When first time home buyers purchase entry level homes, the entry-level homeowners are able to sell and move-up to mid-level homes, while those sellers sell and ultimately purchase homes in higher priced or luxury arenas. It’s a kind of “trickle up” process that could catapult our market to rebound.
Let’s look at the good news from the National Association of Realtors and the numbers of existing home sales for March: Nationally, prices rose from February to March by 4.2 percent which is much higher than the typical 1.8 percent seasonal increase between those two months.
Housing inventory at the end of March fell 1.6 percent to 3.74 million existing homes available for sale which represents a 9.8 month supply at the current sales pace.
The share of lower priced home sales have trended up, indicating a return of many first-time buyers. Sales in the upper price ranges remain stalled but there are two reasons for this. First, jumbo loans still are difficult to obtain right now—though that may change in the second and third quarters thanks to the government’s work to restore this—and second, now that first time home buyers are once again entering the market.

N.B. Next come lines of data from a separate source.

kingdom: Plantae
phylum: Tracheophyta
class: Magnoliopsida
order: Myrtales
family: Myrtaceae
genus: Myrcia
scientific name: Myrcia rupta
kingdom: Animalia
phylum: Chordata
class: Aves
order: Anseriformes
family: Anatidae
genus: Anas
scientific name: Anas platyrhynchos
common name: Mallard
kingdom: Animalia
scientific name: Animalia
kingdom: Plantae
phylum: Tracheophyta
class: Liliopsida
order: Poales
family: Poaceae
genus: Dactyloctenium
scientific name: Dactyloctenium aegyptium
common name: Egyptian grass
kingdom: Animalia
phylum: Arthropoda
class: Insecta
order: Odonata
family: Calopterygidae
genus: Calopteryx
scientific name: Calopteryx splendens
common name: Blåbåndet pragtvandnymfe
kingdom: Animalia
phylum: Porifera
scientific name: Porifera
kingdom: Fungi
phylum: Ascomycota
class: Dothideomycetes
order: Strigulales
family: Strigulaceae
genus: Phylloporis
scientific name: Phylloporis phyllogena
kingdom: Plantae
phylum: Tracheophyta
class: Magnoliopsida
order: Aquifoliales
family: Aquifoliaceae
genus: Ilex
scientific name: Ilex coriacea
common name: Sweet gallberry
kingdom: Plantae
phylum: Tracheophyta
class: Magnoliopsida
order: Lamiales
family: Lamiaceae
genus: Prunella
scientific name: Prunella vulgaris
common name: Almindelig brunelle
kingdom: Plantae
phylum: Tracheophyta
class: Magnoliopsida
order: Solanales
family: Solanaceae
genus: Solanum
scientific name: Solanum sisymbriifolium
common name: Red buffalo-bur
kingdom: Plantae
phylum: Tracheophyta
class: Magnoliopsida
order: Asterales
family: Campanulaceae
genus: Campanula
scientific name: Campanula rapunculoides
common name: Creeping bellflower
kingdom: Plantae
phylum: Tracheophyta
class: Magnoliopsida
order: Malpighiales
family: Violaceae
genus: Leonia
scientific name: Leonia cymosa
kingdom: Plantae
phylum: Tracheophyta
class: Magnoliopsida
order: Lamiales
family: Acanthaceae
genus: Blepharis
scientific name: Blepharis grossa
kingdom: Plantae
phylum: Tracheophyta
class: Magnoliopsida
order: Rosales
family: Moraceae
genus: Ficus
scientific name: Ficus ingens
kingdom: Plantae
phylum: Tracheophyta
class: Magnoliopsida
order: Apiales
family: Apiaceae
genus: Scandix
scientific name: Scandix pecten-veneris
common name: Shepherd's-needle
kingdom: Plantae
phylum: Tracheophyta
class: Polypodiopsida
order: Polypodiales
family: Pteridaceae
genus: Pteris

Another interesting note, the Mortgage Bankers Association this week released its Weekly Mortgage Applications Survey for the week ending April 17. The index showed an increase of 5.3 percent from the previous week and that was a 76.9 percent increase compared with the same week a year ago. Yes, 76.9, that’s not a typo.
Whatever you think about what our government is doing to revive our economy, it seems some of the early work like the first time home buyer tax credit is working. Earlier this week Inman News reported that the preliminary numbers from the IRS suggest 1.4 million taxpayers will claim the federal first-time home buyer tax credit on their 2008 tax returns, meaning the program is likely to meet or exceed the 2 million target set by lawmakers before it ends November 30, 2009.
Finally and I think this is probably most notable, the Wall Street Journal reported this week that prices have fallen back into line with what the typical household can afford to pay in most of the U.S. The report showed that home prices are dubbed “fairly” valued in 202 of the 330 markets studied. That means the average price level is within a band 14% above or below the historical norm. Twenty-one markets are “overvalued” or between 14% and 34% above the norm. And 106 markets are considered “undervalued” or more than 14% below the norm. Take a look at this graph which showcases where we were in the early part of the decade as compared to today:
Wondering how the drop in property value a positive thing? Though the ride was nice in the big real estate boom of the early 2000s, we couldn’t sustain those types of record appreciation levels without eliminating certain consumer niches, including first time home buyers. Now that levels are back within range, the first time home buyers are able to reenter the market.
It’s just a matter of time before we weed through the remaining banked owned inventory and we should begin to see prices stabilize. Once we see that, the remaining areas of the market should begin to see an upswing, too.
First steps are memorable. Is it time for you to take one?